In the playground at his school in Crieff, Ewan tried to be all things to all people. Because, he confessed, "Of an incredible desire to be loved and wanted - which is also a lot to do with acting - 'Please like me! Oh f*cking please, everybody like me!"

"No f*ckin' worries there, darlin'!" - Ewan's response to a reporter when she asked him if the cold conditions in Luxembourg caused a shrinkage problem.

"A f*ckin' nightmare!" - on Ewan's audition.

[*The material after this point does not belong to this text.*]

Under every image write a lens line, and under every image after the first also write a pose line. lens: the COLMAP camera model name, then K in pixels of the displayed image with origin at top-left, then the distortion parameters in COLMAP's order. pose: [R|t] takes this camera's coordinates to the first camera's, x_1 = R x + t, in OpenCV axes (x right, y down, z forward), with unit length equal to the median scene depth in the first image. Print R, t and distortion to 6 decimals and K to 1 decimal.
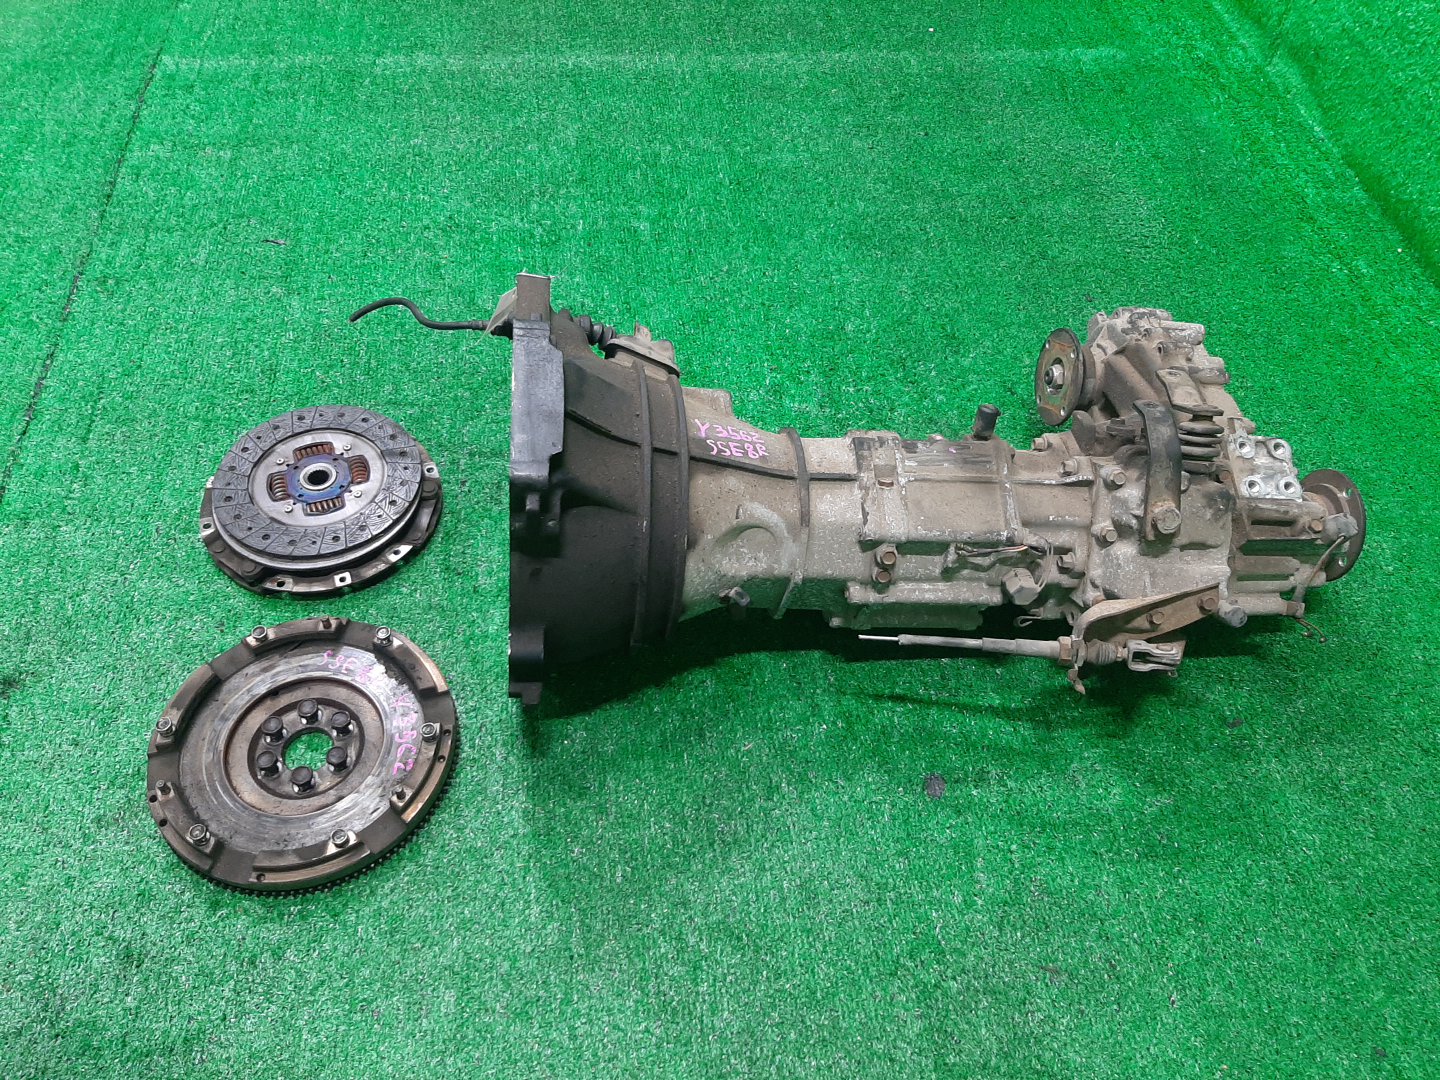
lens RADIAL K [[1085.5, 0, 719.7], [0, 1085.5, 540.8], [0, 0, 1]] dist [0.013172, -0.000555]
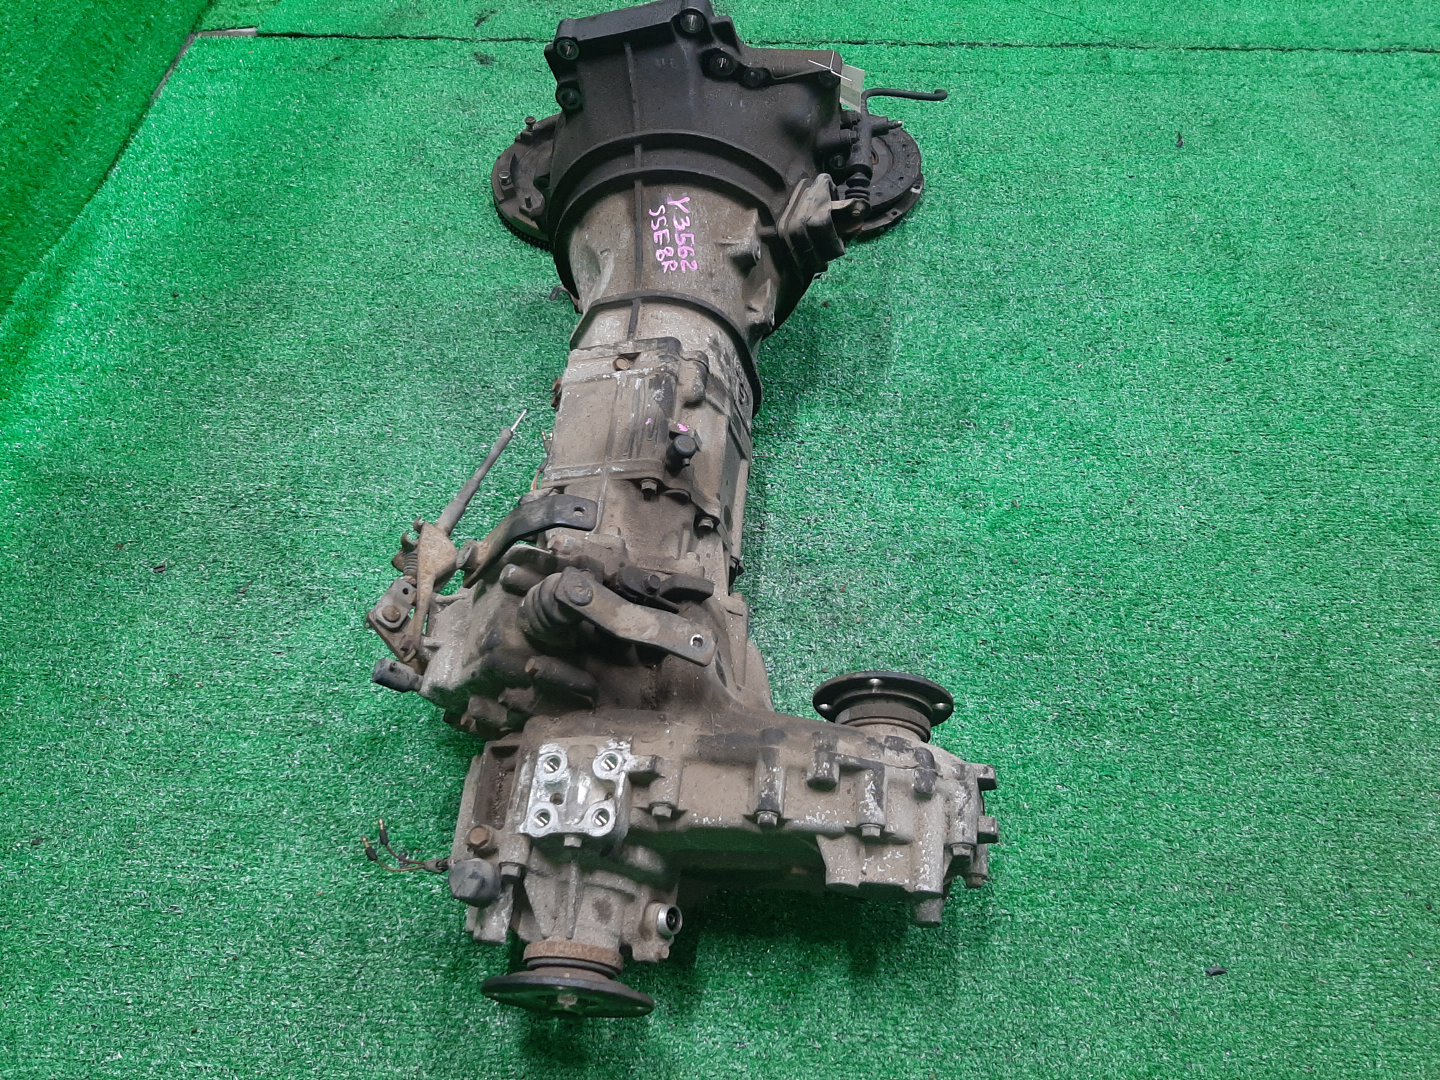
lens RADIAL K [[1085.5, 0, 719.5], [0, 1085.5, 540.4], [0, 0, 1]] dist [0.013172, -0.000555]
pose [[-0.152497, 0.771089, -0.618196, 0.803324], [-0.799514, 0.271450, 0.535810, -0.559705], [0.580967, 0.575966, 0.575101, 0.575882]]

"I think the film's (Emma) alright. But I was so crap. I was terrible in it. I didn't believe a word I said. I just thought, 'Shut the f*ck up, Frank!'" - Ewan, on his portrayal of Frank Churchill in the film, Emma

"So much of Hollywood is just bullsh*t." - Ewan, on how he hates Hollywood and high budget films.

"Heroin is obviously not a good thing, as you can see from what happens to several characters in the film. But also, we're not saying these characters are evil b*st*rds, that only evil b*st*rds do drugs. I don't think this film will promote heroin use at all."

"Useless people are very stupid."

"I think it's f*cking great" - on how his role in The Pillow Book drew crowds to a Peter Greenaway film.

"I don't care enough about breaking into America to give a sh*t about it." - on not wanting to do big budget American films, even if it means popularity and higher pay.